The Prime Minister brought shame on our democracy and on this House. That vote undermined trust in our democracy, and undermined the integrity of public office. So today, I say to Honourable and Rt Honourable Members opposite. Learn your lesson. Don’t vote for another cover up. The first step in restoring trust, is publishing these documents today. Mr Speaker, taxpayers’ money must be treated with respect, not handed out in backhand deals to companies that pay Conservative MPs to lobby on their behalf. And Randox is just the tip of the iceberg of this scandal. Just yesterday we finally found out the list of favoured suppliers referred to the so called VIP lane for PPE procurement. Information that ministers have failed to release of their own accord, despite a ruling from the information commissioner, and that we only found out now due to a leak.
And no wonder they didn’t want to publish it. We know that those companies that got into the VIP lane were ten times more likely to win a contract than anyone else. Many did not, as ministers’ have belatedly admitted, go through the so-called eight stage process of diligence. We now know how they got into the VIP lane in the first place. Not a single one of them had been referred by a politician of any political party other than the Conservative party. Of the 47 successful companies revealed yesterday, the original source of referral was a Conservative politician or adviser in 19 cases.
The then Chancellor of the Duchy of Lancaster, the cabinet member who oversaw the entire emergency procurement programme, fast-tracked a bid from one of his own personal friends and donors – who went on to win hundreds of millions of pounds of public money. Three and a half billion pounds of contracts have been handed out by this government to their political donors and ministers’ mates. Almost £3bn more has been wasted on unusable PPE, which is costing the British taxpayer £1m pounds a day to store. So yes, we need an investigation into that too. We need an investigation into every pound and penny that has been handed out, and to learn the lessons so public money isn’t wasted again.

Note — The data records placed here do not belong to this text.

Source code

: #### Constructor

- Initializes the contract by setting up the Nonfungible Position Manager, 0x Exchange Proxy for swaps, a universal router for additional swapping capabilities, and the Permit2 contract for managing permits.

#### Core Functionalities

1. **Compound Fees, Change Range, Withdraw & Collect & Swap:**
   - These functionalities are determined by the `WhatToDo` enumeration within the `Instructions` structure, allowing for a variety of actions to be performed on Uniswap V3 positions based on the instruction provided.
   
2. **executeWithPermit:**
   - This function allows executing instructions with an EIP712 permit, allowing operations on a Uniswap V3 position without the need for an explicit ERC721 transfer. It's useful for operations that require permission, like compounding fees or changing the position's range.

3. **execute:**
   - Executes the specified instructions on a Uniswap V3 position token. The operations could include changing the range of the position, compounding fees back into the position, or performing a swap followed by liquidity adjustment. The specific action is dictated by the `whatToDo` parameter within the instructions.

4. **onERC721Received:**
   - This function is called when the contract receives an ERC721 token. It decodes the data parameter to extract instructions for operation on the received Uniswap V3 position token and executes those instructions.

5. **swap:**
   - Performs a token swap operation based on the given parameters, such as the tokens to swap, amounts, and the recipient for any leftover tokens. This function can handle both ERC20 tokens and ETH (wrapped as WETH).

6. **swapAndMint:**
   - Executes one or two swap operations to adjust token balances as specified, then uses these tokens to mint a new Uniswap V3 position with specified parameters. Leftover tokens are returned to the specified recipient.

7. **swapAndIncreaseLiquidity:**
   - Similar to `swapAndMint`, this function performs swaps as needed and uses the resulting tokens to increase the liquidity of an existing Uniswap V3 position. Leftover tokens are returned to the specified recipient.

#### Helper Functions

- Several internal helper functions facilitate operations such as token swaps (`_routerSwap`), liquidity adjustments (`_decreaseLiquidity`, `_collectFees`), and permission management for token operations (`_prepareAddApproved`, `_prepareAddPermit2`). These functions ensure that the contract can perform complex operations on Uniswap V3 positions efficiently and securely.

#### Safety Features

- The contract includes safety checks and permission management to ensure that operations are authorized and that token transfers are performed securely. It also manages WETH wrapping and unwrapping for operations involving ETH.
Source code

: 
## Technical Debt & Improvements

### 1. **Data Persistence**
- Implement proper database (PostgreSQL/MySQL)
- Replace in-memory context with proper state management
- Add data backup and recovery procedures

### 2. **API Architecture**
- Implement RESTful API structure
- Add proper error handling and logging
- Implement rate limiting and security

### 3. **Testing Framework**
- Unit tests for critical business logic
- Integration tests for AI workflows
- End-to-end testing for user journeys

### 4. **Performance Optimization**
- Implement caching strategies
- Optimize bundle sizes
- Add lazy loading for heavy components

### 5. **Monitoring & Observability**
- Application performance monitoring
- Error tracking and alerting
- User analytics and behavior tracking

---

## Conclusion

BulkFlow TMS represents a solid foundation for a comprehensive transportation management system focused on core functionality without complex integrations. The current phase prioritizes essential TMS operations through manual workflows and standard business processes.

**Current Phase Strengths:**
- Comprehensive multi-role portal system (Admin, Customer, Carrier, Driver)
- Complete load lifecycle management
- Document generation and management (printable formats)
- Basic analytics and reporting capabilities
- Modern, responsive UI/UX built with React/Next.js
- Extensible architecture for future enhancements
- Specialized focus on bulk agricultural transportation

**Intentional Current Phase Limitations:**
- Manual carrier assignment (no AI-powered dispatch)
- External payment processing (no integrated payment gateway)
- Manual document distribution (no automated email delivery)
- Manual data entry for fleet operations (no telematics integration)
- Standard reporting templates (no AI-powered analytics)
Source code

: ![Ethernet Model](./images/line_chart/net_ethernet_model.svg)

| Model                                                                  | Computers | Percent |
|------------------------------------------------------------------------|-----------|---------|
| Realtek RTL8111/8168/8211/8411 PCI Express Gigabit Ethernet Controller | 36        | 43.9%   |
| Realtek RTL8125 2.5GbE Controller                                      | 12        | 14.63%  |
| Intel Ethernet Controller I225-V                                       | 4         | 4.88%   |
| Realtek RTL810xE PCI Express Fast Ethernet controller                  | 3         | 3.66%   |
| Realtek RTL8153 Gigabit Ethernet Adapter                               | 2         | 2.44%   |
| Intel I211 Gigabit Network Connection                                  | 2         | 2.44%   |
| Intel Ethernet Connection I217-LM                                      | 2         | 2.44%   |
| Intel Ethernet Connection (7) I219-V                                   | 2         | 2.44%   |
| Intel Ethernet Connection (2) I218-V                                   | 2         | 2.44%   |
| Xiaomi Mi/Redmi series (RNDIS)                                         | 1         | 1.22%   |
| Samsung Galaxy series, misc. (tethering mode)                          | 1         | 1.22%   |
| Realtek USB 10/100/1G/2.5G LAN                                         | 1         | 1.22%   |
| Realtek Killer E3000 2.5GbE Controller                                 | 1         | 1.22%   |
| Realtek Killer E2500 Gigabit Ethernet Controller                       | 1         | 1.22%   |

But today, the question before the House is very simple. Do we choose to clean up, or to cover up. I know that Members across this House care about our democracy. Although we disagree on many things, I hope we agree on the importance of trust in our politics. The values of honesty and integrity in public office. A vote for our motion is simply a vote for the truth. To tackle the dodgy lobbying that has brought shame on this House. The Prime Minister has created a corruption scandal that has engulfed his government and his party.
And voting for another cover up today would send a very clear message. That the Prime Minister cares more about covering up dodgy lobbying than putting things right. That he cares more about his self-interest, than the public interest. After the last two weeks, that surely cannot be the message members opposite want to send. So I say today, I hope the benches opposite are listening, let’s end the cover up and begin the clean up.